Sarah Hill was at the Motorpoint Arena in Cardiff to review a performance by influential Canadian singer-songwriter Leonard Cohen.
Much was made earlier this year about the Rolling Stones’ fiftieth anniversary. Their contrary feat of simply living so long, their ubiquity and their influence, were all noted in the music papers, in documentaries, and in the broadcast media. But they misplayed their hand. When I was at home in March the Stones’ concert at the Oakland Arena had not sold well: the tickets were priced too high, and the tour itself felt like a needless grab for more cash. I have missed many opportunities to see the Stones play over the years, but I can recall one glorious Saturday afternoon in the mid-1970s, standing on the back deck of my childhood home, hearing the band quite clearly as they played the Oakland Coliseum some six miles away as the crow flies. It always felt like that free experience was enough of an excuse not to have seen them in concert in the 1980s and 1990s; by the 2000s, the thought of seeing ageing men singing wonderful, but frankly misogynistic, songs about young women was a little off-putting. Most of the Stones are grandfathers by now, aren’t they? I shall say no more.
So what is it about the longevity and influence of another old man, another grandfather, on another world tour, singing about other young women, that draws people in their droves? Leonard Cohen doesn’t shimmy. Leonard Cohen doesn’t pretend to sing like Tina Turner or Otis Redding. Leonard Cohen doesn’t dress like a pirate. Leonard Cohen is now pushing eighty and, in great contrast to the world around him, seems to be the very embodiment of stillness, grace, and gratitude. His songs – beautifully crafted, impeccably delivered – are throwbacks to an earlier era, with not a Stone in sight.
This was my first Leonard Cohen show – even had he played a Day on the Green at the Oakland Coliseum in the 1970s the sound probably wouldn’t have reached me at my childhood home – so I have to admit an unfamiliarity with the evolution of his performance style. But I would suggest that his success as a live performer, by all accounts since his re-emergence on the touring circuit a few years ago, is in no small part due to his musical collaborators. The nine musicians he had with him on stage last night displayed an extraordinary restraint, an acute sensitivity to the material, and a palpable admiration for one another. While one could make the same claims for Bob Dylan’s band (to take the example of another endlessly touring grandfather) the crucial difference here is the very subtle interactions between Cohen’s musicians, the sense of an organic whole that they present, and the way in which Cohen would step aside and watch, very respectfully, hat on his heart, as they took their individual solos. This very lack of ego is almost breathtaking.
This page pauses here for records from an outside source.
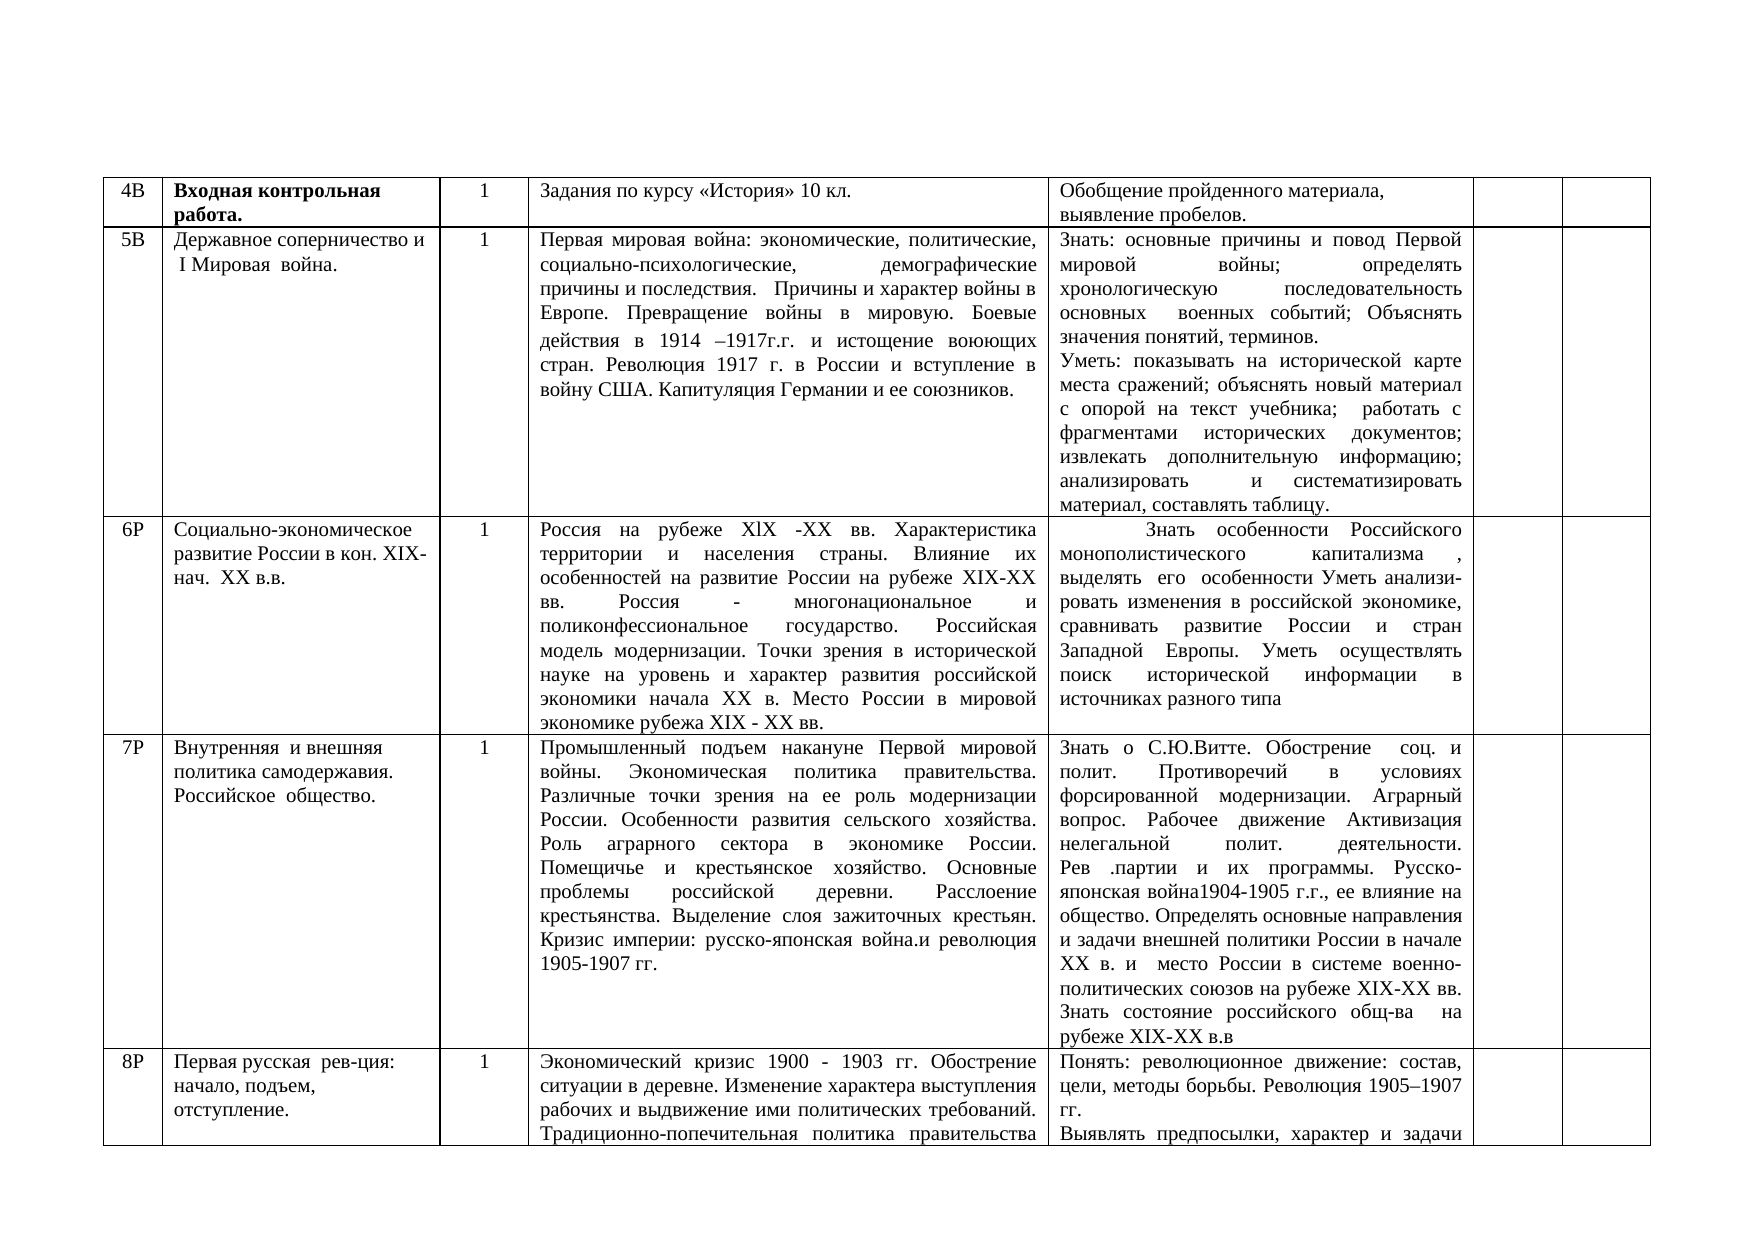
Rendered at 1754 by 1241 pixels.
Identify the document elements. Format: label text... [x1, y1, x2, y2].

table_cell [163, 1049, 439, 1145]
table_cell Входная контрольная работа. [163, 178, 439, 226]
table_cell 1 [441, 735, 528, 1048]
table_cell Россия на рубеже ХlX -XX вв. Характеристика территории и населения страны. Влияние их особенностей на развитие России на рубеже XIX-XX вв. Россия - многонациональное и поликонфессиональное государство. Российская модель модернизации. Точки зрения в исторической науке на уровень и характер развития российской экономики начала XX в. Место России в мировой экономике рубежа XIX - XX вв. [529, 517, 1048, 734]
table_cell [1563, 735, 1650, 1048]
table_cell 8Р [104, 1049, 162, 1145]
table_cell 1 [441, 178, 528, 226]
table_cell Внутренняя и внешняя политика самодержавия. Российское общество. [163, 735, 439, 1048]
table_cell Обобщение пройденного материала, выявление пробелов. [1049, 178, 1473, 226]
table_cell 1 [441, 1049, 528, 1145]
table_cell 5В [104, 228, 162, 516]
table_cell [1474, 178, 1562, 226]
table_cell [1563, 1049, 1650, 1145]
table_cell 7Р [104, 735, 162, 1048]
table_cell 6Р [104, 517, 162, 734]
table_cell [1563, 178, 1650, 226]
table_cell [1563, 517, 1650, 734]
table_cell [1474, 517, 1562, 734]
table_cell [1563, 228, 1650, 516]
table_cell Знать о С.Ю.Витте. Обострение соц. и полит. Противоречий в условиях форсированной модернизации. Аграрный вопрос. Рабочее движение Активизация нелегальной полит. деятельности. Рев .партии и их программы. Русско-японская война1904-.г., ее влияние на общество. Определять основные направления и задачи внешней политики России в начале XX в. и место России в системе военно-политических союзов на рубеже XIX-XX вв. Знать состояние российского общ-ва на рубеже XIX-XX в.в [1049, 735, 1473, 1048]
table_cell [1049, 1049, 1473, 1145]
table_cell Державное соперничество и I Мировая война. [163, 228, 439, 516]
table_cell Первая мировая война: экономические, политические, социально-психологические, демографические причины и последствия. Причины и характер войны в Европе. Превращение войны в мировую. Боевые действия в 1914 –1917г.г. и истощение воюющих стран. Революция 1917 г. в России и вступление в войну США. Капитуляция Германии и ее союзников. [529, 228, 1048, 516]
table_cell 1 [441, 517, 528, 734]
table_cell 1 [441, 228, 528, 516]
table_cell [1474, 1049, 1562, 1145]
table_cell 4В [104, 178, 162, 226]
table_cell Знать особенности Российского монополистического капитализма , выделять его особенности Уметь анализи-ровать изменения в российской экономике, сравнивать развитие России и стран Западной Европы. Уметь осуществлять поиск исторической информации в источниках разного типа [1049, 517, 1473, 734]
table_cell [1474, 228, 1562, 516]
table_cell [529, 1049, 1048, 1145]
table_cell Знать: основные причины и повод Первой мировой войны; определять хронологическую последовательность основных военных событий; Объяснять значения понятий, терминов. Уметь: показывать на исторической карте места сражений; объяснять новый материал с опорой на текст учебника; работать с фрагментами исторических документов; извлекать дополнительную информацию; анализировать и систематизировать материал, составлять таблицу. [1049, 228, 1473, 516]
table_cell Социально-экономическое развитие России в кон. XIX-нач. XX в.в. [163, 517, 439, 734]
table_cell Промышленный подъем накануне Первой мировой войны. Экономическая политика правительства. Различные точки зрения на ее роль модернизации России. Особенности развития сельского хозяйства. Роль аграрного сектора в экономике России. Помещичье и крестьянское хозяйство. Основные проблемы российской деревни. Расслоение крестьянства. Выделение слоя зажиточных крестьян. Кризис империи: русско-японская война.и революция 1905-1907 гг. [529, 735, 1048, 1048]
table_cell [1474, 735, 1562, 1048]
table_cell Задания по курсу «История» 10 кл. [529, 178, 1048, 226]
And then there are the songs. Cohen’s lyrics are marvels of the form. While on his earlier records their settings may have been overwrought, in their current incarnation they are vibrant little gems, stripped right back to their essence or given a new lease of life in another’s sympathetic voice. Of course in Cohen’s own voice, now a basso profondo, lyrics of love and longing, memory and regret, fairly leap out of the musical texture and strike right at the listener’s heart. And there were moments last night when Leonard Cohen actually reminded me of James Brown. Cohen spent so much of the concert falling to his knees, remaining on his knees, singing while kneeling on the stage, not just at moments of great emotion, as James Brown was wont to do, but to maintain in the audience a level of tension and concentration that would have been all too easily broken, what with the giant screens flanking the stage and the inevitable flickering of iPhones as the few younger audience members tweeted the setlist.
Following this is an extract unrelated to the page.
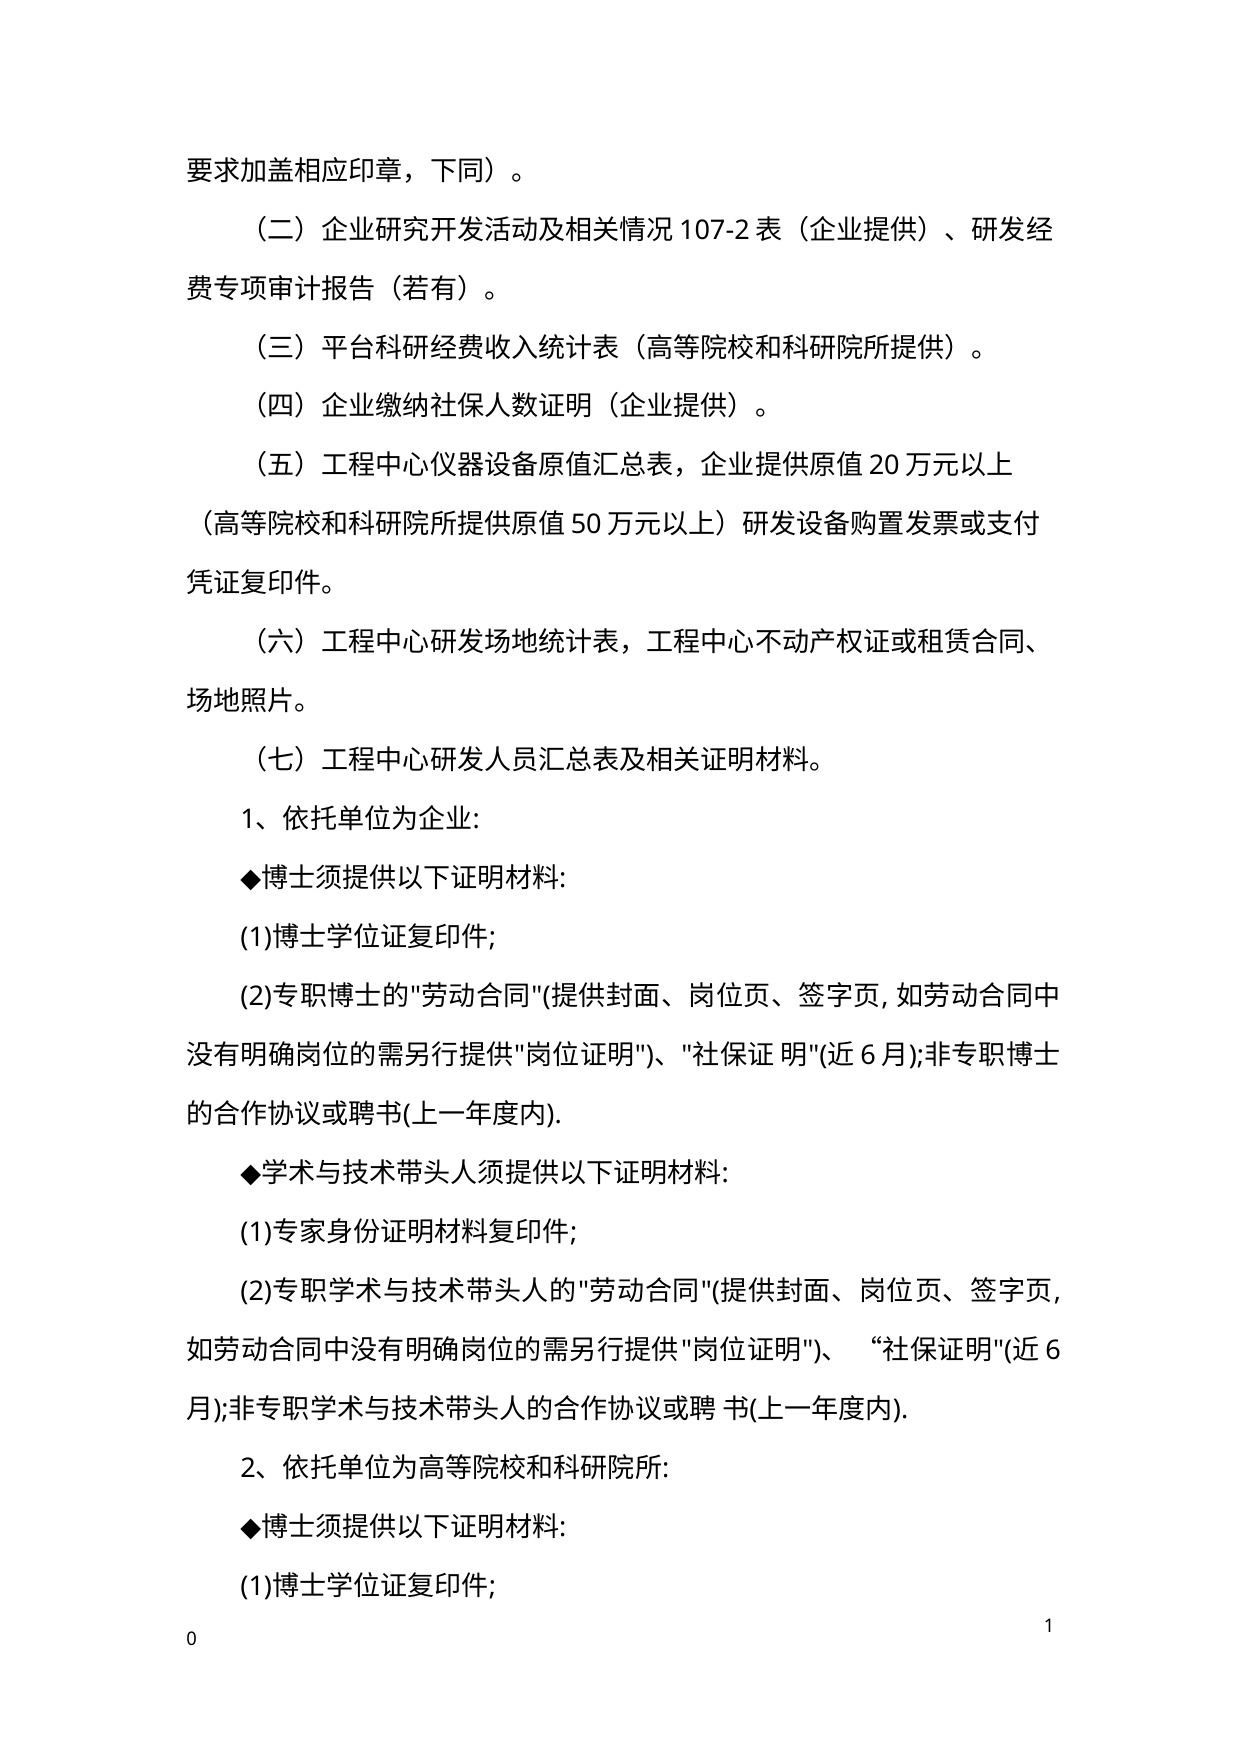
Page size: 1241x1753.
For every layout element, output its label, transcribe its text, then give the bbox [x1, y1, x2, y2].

It was at those moments – Leonard Cohen on his knees on the stage, unraked rows A-P in front of me (including the crucial one tall man whose head always blocked the very part of the stage that I was trying to see) – that I was actually grateful for the giant screens. I hate feeling like I’ve paid to see a live performance, only to end up watching television, but one needs to see Cohen’s face when he sings. More importantly, one needs to see Cohen’s face as he reacts to the other musicians as they’re playing to understand what ‘musicianship’ really means. There were extended moments in the concert last night when the unspoken communication and mutual respect between Cohen and Javier Mas, playing the 12-string guitar or the bandurria, was captured on those giant screens, and they are moments that will remain with me forever.
This need for giant screens aside, I still wish Cardiff could have offered Leonard Cohen a more beautiful room to sing in. He and the band were able to maintain a sense of intimacy despite the harsh and unlovely surroundings of the Motorpoint Arena, but they needed drapes, and a proscenium arch, and a little bit of gilded filigree splattered here and there to complement the lovely velvet upholstered chairs that the guitarists and fiddler sat on stage left, and indeed the very classic and understated businesswear that Cohen and his band (male and female alike) wore to work last night. I can’t wish myself back to a Leonard Cohen performance in the 1970s, however, and I’m fairly certain this was the one and only time that I will have had the privilege of seeing the man perform, so I will abandon my petty grievances of aesthetic imperfection and note the most wonderful and joyous image of the night: Leonard Cohen, thanking his ‘friends’ (the audience), thanking his collaborators, each in turn, each by his or her full name, thanking the stage crew, again by name, thanking the soundman, the lighting designer and the rigger, all by name, bowing deeply, then turning to his right and skipping off stage as the music played on.